Exercise task:
Lay out the lines from the one that has "collector number: 103" through the one that has "name author: (Lindl.) G. Don" as a two-column CSV headed field and value, one row per line. Put each entry in its own quoted field, with any line breaks turned into spaces.

Data excerpts:
--------

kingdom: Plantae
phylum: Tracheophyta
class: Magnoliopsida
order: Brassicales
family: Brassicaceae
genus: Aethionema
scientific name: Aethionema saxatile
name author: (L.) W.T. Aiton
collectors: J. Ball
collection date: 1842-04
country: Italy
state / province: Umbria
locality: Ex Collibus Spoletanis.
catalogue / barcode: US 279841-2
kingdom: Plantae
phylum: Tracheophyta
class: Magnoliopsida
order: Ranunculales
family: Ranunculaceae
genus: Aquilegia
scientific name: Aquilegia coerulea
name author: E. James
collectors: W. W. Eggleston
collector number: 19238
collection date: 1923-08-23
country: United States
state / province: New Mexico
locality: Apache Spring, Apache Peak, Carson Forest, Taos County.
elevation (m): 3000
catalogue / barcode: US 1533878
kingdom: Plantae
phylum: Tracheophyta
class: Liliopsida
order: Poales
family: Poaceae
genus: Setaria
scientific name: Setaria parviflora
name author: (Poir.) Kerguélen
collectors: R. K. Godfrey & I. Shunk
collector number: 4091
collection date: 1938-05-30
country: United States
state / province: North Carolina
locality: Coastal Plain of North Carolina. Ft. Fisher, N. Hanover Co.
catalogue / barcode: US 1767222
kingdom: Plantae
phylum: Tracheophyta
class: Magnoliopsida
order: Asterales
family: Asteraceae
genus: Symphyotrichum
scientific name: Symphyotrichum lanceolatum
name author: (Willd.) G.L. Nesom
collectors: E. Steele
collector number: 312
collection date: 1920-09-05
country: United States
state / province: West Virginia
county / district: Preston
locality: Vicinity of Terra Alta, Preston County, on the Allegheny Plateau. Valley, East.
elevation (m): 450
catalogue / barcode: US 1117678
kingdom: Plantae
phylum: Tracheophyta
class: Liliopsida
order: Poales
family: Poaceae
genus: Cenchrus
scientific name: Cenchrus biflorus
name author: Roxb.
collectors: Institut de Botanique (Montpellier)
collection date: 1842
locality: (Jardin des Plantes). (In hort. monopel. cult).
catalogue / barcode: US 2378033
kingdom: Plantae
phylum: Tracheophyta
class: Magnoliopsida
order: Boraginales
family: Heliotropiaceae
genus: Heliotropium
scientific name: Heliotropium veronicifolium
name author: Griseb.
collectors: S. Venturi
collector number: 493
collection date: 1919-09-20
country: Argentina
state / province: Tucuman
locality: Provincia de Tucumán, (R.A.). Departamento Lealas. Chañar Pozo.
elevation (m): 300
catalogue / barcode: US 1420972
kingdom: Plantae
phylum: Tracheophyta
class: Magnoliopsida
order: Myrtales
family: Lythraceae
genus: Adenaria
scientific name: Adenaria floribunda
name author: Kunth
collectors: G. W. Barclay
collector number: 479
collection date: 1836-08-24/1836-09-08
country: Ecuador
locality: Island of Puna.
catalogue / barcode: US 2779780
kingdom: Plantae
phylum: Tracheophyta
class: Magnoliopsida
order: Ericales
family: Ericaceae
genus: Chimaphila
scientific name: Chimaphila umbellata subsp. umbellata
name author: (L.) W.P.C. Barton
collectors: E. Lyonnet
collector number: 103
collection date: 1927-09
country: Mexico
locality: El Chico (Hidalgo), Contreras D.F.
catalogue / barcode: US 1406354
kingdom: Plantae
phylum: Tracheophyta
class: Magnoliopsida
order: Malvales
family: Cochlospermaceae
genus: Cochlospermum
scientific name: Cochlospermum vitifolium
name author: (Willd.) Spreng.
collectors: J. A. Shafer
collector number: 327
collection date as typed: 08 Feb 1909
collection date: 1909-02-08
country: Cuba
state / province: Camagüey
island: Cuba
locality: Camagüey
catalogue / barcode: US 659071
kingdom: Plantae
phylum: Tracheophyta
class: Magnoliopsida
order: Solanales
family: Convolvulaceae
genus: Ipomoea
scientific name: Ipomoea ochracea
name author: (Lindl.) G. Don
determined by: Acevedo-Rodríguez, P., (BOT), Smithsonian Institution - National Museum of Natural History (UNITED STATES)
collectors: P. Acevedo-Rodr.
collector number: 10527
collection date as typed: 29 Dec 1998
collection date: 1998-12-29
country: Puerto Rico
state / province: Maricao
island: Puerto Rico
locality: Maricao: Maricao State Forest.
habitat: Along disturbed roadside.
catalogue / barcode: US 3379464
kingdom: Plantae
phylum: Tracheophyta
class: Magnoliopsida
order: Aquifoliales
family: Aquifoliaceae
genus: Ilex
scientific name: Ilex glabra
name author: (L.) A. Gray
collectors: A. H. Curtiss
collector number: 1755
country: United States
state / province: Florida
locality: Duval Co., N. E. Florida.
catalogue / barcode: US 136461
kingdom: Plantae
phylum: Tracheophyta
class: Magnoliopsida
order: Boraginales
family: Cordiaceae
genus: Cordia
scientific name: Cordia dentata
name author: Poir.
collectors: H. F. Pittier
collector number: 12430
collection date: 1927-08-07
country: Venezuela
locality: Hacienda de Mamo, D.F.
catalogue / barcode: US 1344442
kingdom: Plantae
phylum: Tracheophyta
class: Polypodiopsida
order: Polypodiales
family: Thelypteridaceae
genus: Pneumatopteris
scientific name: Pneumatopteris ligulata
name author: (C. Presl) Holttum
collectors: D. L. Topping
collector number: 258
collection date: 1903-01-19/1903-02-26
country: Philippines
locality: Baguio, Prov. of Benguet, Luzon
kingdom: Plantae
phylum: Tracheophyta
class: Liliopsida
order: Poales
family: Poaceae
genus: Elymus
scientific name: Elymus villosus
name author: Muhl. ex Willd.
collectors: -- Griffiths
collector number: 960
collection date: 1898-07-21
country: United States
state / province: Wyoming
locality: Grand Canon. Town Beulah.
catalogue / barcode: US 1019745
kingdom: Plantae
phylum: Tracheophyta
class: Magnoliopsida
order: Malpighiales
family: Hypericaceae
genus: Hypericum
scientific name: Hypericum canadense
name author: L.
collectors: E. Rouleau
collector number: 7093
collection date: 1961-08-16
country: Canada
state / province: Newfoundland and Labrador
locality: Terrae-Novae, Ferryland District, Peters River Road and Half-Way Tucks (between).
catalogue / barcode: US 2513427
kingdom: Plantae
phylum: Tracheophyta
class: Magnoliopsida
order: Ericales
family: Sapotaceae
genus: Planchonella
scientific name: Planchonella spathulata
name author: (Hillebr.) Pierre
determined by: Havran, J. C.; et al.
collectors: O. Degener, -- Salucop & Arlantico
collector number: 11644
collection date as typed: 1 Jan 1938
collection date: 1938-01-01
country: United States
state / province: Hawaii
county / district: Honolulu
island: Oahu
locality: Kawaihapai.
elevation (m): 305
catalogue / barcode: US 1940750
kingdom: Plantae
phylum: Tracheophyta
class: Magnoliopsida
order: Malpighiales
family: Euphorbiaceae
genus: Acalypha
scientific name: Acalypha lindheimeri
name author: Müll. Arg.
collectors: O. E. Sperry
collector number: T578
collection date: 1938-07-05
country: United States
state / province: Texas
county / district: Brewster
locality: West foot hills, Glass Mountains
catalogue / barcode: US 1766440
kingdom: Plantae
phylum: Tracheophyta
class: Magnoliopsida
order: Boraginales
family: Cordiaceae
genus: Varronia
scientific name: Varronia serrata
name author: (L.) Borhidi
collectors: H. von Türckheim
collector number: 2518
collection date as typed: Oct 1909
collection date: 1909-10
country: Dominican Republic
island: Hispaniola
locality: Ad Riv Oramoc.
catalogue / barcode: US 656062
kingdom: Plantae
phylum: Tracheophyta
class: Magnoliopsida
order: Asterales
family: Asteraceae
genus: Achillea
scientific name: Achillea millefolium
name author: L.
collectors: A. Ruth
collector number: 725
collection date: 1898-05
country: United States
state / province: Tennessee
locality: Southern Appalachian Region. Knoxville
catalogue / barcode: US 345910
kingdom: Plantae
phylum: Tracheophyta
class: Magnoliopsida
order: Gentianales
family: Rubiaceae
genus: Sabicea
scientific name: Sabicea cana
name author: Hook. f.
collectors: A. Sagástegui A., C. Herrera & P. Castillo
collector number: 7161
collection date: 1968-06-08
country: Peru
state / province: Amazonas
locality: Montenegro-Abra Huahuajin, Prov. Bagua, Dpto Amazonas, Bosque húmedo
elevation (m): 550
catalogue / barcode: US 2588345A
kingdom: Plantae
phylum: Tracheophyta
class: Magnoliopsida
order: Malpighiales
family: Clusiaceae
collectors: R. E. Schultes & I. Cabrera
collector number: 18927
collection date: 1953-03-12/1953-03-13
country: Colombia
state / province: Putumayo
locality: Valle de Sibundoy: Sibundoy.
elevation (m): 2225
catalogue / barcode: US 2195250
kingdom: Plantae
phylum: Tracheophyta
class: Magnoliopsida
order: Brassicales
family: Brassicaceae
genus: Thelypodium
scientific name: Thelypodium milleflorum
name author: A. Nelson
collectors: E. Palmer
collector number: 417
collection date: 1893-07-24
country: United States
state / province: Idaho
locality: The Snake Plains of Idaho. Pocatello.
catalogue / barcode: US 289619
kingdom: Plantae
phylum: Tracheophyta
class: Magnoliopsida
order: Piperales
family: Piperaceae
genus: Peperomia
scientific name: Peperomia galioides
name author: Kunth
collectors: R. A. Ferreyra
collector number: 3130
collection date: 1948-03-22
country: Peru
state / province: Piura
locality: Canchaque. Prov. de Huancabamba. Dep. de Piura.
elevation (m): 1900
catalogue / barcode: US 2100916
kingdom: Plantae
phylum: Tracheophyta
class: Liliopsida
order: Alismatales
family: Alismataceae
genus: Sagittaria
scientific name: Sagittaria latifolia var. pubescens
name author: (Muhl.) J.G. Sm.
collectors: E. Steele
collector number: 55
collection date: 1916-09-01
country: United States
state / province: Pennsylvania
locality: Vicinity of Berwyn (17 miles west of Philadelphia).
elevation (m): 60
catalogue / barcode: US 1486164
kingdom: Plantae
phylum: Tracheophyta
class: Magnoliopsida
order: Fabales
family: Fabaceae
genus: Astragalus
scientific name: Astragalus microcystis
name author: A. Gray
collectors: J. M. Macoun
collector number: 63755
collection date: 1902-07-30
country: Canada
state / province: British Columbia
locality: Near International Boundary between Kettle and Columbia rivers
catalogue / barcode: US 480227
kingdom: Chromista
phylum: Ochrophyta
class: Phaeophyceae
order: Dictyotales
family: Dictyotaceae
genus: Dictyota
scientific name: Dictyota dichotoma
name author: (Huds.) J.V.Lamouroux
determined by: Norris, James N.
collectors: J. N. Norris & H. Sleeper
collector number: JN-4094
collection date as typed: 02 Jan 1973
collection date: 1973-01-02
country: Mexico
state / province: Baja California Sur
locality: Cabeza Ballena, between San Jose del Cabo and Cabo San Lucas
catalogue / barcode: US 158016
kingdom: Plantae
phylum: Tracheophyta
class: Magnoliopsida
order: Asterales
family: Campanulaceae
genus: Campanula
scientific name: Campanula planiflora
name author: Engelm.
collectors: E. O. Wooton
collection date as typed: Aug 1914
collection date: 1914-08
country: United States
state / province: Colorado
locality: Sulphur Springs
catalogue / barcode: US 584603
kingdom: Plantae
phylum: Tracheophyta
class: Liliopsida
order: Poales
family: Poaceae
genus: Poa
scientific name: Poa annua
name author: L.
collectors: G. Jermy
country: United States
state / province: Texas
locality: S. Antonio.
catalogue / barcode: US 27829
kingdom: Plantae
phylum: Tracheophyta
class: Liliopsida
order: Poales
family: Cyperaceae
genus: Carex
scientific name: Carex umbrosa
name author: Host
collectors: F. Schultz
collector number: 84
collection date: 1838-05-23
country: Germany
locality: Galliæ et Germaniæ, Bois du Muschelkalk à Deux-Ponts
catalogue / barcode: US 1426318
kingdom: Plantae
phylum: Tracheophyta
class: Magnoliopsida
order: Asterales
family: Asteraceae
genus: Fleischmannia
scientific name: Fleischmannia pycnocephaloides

--------

Finished exercise:
field,value
"collector number:","103"
"collection date:","1927-09"
"country:","Mexico"
"locality:","El Chico (Hidalgo), Contreras D.F."
"catalogue / barcode:","US 1406354"
"kingdom:","Plantae"
"phylum:","Tracheophyta"
"class:","Magnoliopsida"
"order:","Malvales"
"family:","Cochlospermaceae"
"genus:","Cochlospermum"
"scientific name:","Cochlospermum vitifolium"
"name author:","(Willd.) Spreng."
"collectors:","J. A. Shafer"
"collector number:","327"
"collection date as typed:","08 Feb 1909"
"collection date:","1909-02-08"
"country:","Cuba"
"state / province:","Camagüey"
"island:","Cuba"
"locality:","Camagüey"
"catalogue / barcode:","US 659071"
"kingdom:","Plantae"
"phylum:","Tracheophyta"
"class:","Magnoliopsida"
"order:","Solanales"
"family:","Convolvulaceae"
"genus:","Ipomoea"
"scientific name:","Ipomoea ochracea"
"name author:","(Lindl.) G. Don"